DOCUMENT SEGMENT >>

​a true story …




my mother used tell me this with tears in her eyes.



my mother left South Africa in the 1960’s to join my father who was in political exile at the time in Tanzania. 



in 1970 my father was deployed by the African National Congress of South Africa (ANC) to India to be its Chief-Representative there.


I was born in New Delhi a couple of years later in ’72.



my mother and father spent two years in Mumbai (then Bombay).



one afternoon my father fell and broke his leg.



my mother knocked on their neighbour’s door of the apartment complex where they lived. 



the neighbour was an elderly Punjabi lady.



my mother asked the elderly lady for assistance in calling a doctor to see to my injured father. 



a Zoroastrian (Parsi) ‘bone-setter’ was promptly summoned.



my mother and the elderly neighbour got to talking and the lady asked my mother where they were from, as their accents were clearly not local.

REQUEST A >>
Reproduce the passage of the story that begins with the words containing "my mother knocked" and ends with "my injured father.", keeping it word for word.

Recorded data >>
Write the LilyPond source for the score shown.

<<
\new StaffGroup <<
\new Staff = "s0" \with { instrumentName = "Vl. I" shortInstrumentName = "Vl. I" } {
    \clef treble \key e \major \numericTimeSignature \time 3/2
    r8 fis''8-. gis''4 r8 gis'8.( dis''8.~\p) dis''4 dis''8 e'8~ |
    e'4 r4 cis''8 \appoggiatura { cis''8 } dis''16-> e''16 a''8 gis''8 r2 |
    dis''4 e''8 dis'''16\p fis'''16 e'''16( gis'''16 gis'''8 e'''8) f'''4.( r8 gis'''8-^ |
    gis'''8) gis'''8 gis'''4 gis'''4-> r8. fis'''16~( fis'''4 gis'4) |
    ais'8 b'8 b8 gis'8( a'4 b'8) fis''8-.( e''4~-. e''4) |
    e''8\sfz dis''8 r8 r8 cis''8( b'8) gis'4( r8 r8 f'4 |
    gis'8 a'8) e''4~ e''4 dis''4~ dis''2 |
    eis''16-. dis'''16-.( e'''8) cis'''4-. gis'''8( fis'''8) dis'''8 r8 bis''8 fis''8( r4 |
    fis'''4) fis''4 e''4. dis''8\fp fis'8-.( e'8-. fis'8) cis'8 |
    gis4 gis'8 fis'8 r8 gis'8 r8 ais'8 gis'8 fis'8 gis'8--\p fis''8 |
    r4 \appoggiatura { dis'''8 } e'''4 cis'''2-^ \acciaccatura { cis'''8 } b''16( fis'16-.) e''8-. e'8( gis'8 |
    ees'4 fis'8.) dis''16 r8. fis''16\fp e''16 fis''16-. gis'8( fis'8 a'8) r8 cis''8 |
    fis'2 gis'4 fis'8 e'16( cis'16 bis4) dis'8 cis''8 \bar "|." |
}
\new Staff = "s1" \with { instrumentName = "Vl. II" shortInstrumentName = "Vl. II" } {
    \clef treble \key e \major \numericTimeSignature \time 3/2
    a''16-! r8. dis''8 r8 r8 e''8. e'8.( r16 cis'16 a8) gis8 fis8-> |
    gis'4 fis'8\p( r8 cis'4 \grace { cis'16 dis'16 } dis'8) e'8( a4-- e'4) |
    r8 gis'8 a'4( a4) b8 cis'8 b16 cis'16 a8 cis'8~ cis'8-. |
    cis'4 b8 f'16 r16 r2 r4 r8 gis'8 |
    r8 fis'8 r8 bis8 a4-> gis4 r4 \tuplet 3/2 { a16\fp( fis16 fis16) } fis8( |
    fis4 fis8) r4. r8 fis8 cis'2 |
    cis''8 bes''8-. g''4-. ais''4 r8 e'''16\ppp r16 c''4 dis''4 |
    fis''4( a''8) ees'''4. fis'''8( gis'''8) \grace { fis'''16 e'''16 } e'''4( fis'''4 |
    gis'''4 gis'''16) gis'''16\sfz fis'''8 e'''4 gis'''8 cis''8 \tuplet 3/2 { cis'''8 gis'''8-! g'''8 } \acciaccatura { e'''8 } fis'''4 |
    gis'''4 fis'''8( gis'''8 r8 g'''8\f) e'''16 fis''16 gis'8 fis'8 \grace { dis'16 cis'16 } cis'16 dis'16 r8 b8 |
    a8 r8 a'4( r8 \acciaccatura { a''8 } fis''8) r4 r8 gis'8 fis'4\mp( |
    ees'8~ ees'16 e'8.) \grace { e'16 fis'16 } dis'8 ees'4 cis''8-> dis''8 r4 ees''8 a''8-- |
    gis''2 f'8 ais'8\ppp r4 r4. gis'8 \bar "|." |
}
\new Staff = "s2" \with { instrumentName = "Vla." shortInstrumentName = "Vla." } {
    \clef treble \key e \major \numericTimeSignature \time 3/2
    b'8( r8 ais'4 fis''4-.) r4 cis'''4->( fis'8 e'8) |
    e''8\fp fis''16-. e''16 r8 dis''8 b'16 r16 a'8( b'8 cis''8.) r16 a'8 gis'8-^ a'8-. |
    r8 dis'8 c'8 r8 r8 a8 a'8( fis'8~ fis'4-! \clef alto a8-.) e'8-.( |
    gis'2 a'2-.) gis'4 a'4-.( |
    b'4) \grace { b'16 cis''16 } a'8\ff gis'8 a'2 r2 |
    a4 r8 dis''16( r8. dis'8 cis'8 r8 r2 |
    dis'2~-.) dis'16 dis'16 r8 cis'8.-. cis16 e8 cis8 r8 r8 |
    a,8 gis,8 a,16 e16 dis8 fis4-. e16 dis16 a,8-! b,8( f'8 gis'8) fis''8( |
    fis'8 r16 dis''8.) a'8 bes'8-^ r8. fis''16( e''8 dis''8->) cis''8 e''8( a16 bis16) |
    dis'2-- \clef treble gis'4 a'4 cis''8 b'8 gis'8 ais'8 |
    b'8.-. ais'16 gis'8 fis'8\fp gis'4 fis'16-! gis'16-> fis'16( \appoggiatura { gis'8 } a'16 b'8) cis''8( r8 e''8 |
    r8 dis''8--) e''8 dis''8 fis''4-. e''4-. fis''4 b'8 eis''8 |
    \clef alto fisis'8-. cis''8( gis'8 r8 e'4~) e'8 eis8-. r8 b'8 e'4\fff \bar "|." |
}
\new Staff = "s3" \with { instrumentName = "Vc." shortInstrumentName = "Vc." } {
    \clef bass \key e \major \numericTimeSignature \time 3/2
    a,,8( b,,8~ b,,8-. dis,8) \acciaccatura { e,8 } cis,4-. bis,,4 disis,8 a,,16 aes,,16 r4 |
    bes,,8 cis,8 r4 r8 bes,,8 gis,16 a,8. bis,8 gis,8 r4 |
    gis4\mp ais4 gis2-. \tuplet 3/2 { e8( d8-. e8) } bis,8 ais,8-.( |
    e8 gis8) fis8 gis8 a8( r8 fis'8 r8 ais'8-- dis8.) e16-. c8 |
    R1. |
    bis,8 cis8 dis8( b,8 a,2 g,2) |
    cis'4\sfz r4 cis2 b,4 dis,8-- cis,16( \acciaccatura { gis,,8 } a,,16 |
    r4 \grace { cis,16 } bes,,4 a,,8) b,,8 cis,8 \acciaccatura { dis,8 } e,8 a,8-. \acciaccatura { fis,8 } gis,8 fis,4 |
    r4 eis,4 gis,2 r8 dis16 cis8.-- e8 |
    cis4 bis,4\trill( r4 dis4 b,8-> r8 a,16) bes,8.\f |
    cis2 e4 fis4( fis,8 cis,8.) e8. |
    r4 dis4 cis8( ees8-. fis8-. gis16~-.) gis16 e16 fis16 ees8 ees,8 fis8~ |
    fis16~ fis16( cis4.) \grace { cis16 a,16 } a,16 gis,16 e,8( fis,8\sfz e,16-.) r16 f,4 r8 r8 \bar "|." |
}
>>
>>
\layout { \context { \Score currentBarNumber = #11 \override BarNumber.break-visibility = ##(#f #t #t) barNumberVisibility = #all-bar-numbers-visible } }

REQUEST B >>
Report every line of the records that contains the string "tuplet".

TASK ANSWER A >>
my mother knocked on their neighbour’s door of the apartment complex where they lived. 



the neighbour was an elderly Punjabi lady.



my mother asked the elderly lady for assistance in calling a doctor to see to my injured father.

TASK ANSWER B >>
    r8 fis'8 r8 bis8 a4-> gis4 r4 \tuplet 3/2 { a16\fp( fis16 fis16) } fis8( |
    gis'''4 gis'''16) gis'''16\sfz fis'''8 e'''4 gis'''8 cis''8 \tuplet 3/2 { cis'''8 gis'''8-! g'''8 } \acciaccatura { e'''8 } fis'''4 |
    gis4\mp ais4 gis2-. \tuplet 3/2 { e8( d8-. e8) } bis,8 ais,8-.( |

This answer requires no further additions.